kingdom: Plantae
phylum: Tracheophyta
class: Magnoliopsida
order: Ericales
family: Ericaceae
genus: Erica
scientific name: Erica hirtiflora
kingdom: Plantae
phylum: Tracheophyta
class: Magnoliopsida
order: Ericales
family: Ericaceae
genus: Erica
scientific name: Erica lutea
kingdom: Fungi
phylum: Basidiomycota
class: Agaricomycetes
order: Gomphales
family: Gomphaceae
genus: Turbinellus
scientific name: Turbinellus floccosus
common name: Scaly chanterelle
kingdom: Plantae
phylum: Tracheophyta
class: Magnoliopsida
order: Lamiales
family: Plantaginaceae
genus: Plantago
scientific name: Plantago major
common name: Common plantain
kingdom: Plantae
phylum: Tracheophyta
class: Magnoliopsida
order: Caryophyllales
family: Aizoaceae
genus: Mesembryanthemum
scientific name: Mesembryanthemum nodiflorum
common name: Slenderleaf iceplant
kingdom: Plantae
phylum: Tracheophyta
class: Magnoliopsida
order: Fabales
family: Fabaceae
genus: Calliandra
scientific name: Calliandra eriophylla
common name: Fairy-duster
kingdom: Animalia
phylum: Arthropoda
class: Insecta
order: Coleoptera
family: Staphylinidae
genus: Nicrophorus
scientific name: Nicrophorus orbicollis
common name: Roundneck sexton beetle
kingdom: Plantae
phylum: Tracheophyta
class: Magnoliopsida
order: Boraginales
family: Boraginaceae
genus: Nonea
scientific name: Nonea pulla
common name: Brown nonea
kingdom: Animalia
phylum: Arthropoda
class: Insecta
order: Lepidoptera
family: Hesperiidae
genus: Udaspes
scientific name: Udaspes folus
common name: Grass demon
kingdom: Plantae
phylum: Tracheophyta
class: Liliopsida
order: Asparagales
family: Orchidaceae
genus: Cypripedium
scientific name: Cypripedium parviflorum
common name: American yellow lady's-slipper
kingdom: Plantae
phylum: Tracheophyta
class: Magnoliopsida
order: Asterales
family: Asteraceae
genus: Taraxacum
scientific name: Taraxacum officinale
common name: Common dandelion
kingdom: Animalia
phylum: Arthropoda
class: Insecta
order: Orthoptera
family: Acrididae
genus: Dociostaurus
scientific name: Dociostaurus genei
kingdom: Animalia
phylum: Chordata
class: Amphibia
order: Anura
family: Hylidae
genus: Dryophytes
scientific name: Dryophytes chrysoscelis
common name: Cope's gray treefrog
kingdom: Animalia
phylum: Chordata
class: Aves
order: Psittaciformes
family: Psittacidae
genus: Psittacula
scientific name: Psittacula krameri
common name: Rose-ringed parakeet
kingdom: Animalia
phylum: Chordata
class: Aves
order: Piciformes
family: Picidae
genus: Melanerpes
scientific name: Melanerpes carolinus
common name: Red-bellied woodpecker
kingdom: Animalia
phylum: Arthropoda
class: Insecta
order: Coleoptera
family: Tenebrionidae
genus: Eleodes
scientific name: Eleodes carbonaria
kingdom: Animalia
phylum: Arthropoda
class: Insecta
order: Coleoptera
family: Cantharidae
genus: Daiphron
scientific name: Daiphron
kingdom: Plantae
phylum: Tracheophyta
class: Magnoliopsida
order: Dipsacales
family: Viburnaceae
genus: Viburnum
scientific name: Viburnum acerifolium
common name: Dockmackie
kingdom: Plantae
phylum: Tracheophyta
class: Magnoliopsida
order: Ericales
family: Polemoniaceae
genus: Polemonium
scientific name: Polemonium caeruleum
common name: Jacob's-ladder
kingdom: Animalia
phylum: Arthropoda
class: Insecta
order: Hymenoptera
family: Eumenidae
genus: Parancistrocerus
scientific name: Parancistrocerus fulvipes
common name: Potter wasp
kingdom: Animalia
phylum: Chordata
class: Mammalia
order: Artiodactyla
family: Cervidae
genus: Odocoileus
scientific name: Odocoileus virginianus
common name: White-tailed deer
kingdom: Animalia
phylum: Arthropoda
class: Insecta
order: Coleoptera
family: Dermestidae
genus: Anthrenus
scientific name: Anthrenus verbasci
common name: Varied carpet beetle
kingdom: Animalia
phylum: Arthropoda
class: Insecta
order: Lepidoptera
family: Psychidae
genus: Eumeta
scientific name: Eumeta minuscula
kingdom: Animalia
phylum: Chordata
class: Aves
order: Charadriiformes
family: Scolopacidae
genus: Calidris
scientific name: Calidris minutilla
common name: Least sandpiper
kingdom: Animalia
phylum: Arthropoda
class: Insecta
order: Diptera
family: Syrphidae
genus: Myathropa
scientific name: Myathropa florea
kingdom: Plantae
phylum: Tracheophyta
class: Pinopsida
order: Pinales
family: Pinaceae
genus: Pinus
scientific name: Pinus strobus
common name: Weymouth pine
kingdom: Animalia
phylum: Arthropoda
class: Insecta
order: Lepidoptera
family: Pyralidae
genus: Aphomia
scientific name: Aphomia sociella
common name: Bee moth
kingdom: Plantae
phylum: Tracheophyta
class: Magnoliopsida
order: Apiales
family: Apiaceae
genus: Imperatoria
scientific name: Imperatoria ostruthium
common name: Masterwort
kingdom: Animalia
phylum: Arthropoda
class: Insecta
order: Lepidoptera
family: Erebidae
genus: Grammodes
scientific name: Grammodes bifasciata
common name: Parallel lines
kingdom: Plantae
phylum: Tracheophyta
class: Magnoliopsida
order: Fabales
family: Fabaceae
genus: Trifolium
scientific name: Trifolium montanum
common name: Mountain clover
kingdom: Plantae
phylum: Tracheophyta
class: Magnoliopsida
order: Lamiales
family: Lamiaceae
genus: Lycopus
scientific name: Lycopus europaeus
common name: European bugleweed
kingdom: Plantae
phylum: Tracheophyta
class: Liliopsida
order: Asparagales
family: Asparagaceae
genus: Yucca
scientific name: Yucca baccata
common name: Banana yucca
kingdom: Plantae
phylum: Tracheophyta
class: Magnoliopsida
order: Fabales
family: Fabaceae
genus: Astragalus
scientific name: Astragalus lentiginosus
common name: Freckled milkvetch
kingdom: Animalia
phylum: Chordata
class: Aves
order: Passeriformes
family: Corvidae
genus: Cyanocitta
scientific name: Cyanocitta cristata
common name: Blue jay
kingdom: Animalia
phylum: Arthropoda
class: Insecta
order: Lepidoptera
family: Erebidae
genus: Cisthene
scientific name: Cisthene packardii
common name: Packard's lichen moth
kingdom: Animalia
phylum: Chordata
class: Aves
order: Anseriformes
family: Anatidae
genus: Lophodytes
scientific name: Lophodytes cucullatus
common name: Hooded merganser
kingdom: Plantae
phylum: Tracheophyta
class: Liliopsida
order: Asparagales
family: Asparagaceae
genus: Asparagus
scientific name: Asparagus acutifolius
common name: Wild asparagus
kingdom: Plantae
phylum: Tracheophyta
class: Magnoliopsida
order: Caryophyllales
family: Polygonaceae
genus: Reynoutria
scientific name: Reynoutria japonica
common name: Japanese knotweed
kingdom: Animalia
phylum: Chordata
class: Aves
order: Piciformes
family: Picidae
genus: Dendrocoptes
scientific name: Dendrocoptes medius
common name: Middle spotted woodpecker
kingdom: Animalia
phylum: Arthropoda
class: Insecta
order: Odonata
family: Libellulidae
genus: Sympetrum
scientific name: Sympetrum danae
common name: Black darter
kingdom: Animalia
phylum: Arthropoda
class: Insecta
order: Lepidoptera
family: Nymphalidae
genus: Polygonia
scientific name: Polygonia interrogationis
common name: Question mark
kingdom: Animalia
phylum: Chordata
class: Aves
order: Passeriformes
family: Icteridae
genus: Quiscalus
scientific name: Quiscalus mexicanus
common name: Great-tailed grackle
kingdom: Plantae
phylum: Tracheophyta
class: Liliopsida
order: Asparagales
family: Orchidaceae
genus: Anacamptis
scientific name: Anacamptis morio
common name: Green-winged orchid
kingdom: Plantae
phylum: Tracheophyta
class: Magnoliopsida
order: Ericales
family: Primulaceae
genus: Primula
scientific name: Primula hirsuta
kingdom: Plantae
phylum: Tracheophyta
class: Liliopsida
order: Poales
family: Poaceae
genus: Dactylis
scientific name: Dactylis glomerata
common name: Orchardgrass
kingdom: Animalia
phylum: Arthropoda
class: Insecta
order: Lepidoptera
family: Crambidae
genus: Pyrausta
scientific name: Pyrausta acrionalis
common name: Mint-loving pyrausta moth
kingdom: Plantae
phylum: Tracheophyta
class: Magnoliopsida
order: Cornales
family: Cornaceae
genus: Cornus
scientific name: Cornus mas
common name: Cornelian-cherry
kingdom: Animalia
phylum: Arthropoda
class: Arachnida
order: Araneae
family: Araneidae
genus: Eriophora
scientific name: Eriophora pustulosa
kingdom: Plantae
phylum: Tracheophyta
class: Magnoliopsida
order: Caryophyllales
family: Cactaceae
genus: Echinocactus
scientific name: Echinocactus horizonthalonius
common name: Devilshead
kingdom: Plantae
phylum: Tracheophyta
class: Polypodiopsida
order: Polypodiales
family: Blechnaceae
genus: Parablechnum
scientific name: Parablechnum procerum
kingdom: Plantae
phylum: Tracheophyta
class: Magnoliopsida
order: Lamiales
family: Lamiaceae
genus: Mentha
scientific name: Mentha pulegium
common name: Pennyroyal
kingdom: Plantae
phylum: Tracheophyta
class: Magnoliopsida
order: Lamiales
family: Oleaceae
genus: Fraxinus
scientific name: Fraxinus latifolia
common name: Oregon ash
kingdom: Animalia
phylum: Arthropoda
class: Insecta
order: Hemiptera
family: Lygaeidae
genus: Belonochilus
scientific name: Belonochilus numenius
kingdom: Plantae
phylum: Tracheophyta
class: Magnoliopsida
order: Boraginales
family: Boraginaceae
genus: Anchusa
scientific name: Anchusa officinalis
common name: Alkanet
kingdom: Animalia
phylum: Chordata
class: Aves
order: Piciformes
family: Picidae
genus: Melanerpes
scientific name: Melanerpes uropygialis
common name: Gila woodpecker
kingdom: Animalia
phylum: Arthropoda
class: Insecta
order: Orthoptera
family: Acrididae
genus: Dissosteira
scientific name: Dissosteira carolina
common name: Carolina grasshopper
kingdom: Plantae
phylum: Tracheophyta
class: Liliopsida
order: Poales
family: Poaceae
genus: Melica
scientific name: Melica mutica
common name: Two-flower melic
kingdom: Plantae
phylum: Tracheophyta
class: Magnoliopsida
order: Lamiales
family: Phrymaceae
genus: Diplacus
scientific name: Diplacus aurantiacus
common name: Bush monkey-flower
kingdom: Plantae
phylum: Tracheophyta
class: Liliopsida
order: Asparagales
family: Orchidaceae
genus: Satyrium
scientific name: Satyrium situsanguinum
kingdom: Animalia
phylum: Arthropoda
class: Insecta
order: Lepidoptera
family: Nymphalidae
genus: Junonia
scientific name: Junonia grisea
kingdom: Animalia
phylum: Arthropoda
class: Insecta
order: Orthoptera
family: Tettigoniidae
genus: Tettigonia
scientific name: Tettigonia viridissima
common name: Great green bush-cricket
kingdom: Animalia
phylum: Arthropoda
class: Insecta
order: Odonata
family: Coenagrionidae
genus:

**Work to do**
Can you duplicate the rows above exactly, from the start of the rows through the line with "genus: Mesembryanthemum"?

**The answer**
kingdom: Plantae
phylum: Tracheophyta
class: Magnoliopsida
order: Ericales
family: Ericaceae
genus: Erica
scientific name: Erica hirtiflora
kingdom: Plantae
phylum: Tracheophyta
class: Magnoliopsida
order: Ericales
family: Ericaceae
genus: Erica
scientific name: Erica lutea
kingdom: Fungi
phylum: Basidiomycota
class: Agaricomycetes
order: Gomphales
family: Gomphaceae
genus: Turbinellus
scientific name: Turbinellus floccosus
common name: Scaly chanterelle
kingdom: Plantae
phylum: Tracheophyta
class: Magnoliopsida
order: Lamiales
family: Plantaginaceae
genus: Plantago
scientific name: Plantago major
common name: Common plantain
kingdom: Plantae
phylum: Tracheophyta
class: Magnoliopsida
order: Caryophyllales
family: Aizoaceae
genus: Mesembryanthemum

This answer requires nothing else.